Welcome to the Royal Exodus Hunt, pictured in 1934 in the countryside near the River Tigris where horse and hound could be seen around the RAF airfield south-east of what much later came to be known as Baghdad’s Green Zone. It was the pukka thing, complete with elaborate kennels, thoroughbred horses, Indian servants and a Master of Hounds.
We came across it while researching Memories of Eden.

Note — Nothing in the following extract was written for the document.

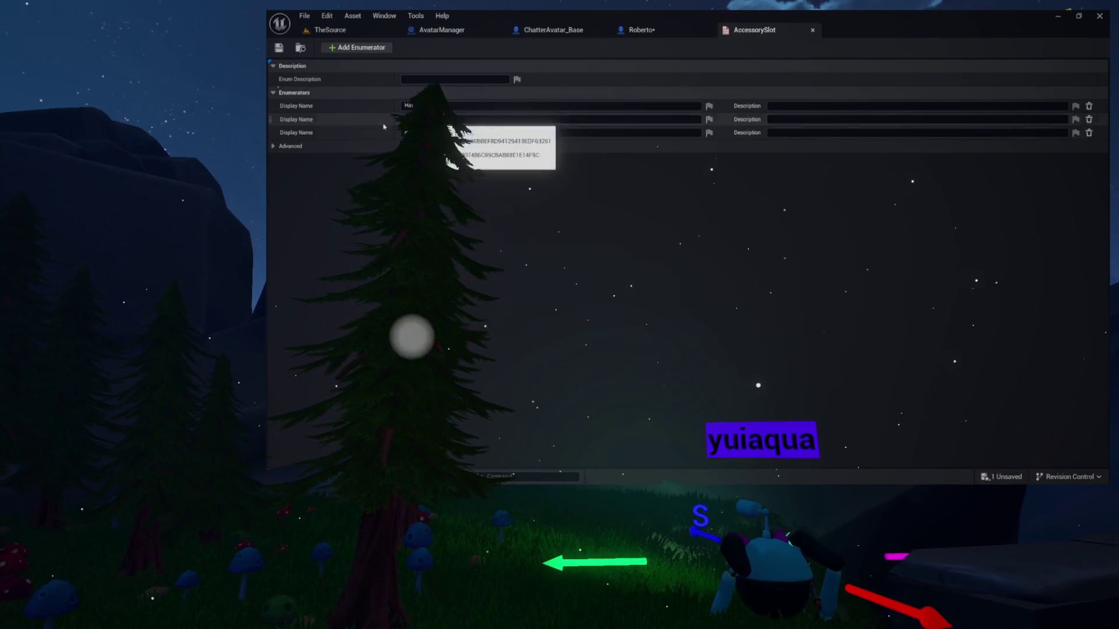
Step: Add a new enumerator to AccessorySlot and name it Back
{"action": "left_click", "coordinate": [378, 49]}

It’s rarely remembered today, but Britain created the state of Iraq and ruled it under a mandate until 1932. It treated the country as “India Lite”, with a strong presence of troops from the sub-continent.
Fox-hunting had always been popular in Mesopotamia, so the idea of riding to hounds the English way seemed a natural progression when polo, games of mah-jongg, and shooting trips for duck, snipe, partridge and quail failed to satisfy the colonial lust for recreation and craving for blood sport.
The Exodus Hunt as it was called centred on a pack of hounds belonging to a unit of the Indian Army known as the 110th Transport Company, and gained its name from the Hindustani for the number 110 — “ex sao das”. Members rode both Arab horses and English thoroughbreds. The hounds were an exotic cross-breed collection of saluki Gazelles and fierce Kurdish sheepdogs, donated by local notables and tribal chiefs in exchange for free membership.
In its first season the pack killed a wolf, 17 jackals, three foxes, a cow and an old woman, who actually died of fright. The Master of Hounds went by the nickname “Brassneck”, a monicker earned on a very alcoholic night when he dived into what he thought was a swimming pool only to find it void of water . It was a pit of dry concrete.
Luckily, Brassneck suffered no ill effects, which is more than can be said for Iraq itself.
The hunt kept going until 1955 when it was disbanded.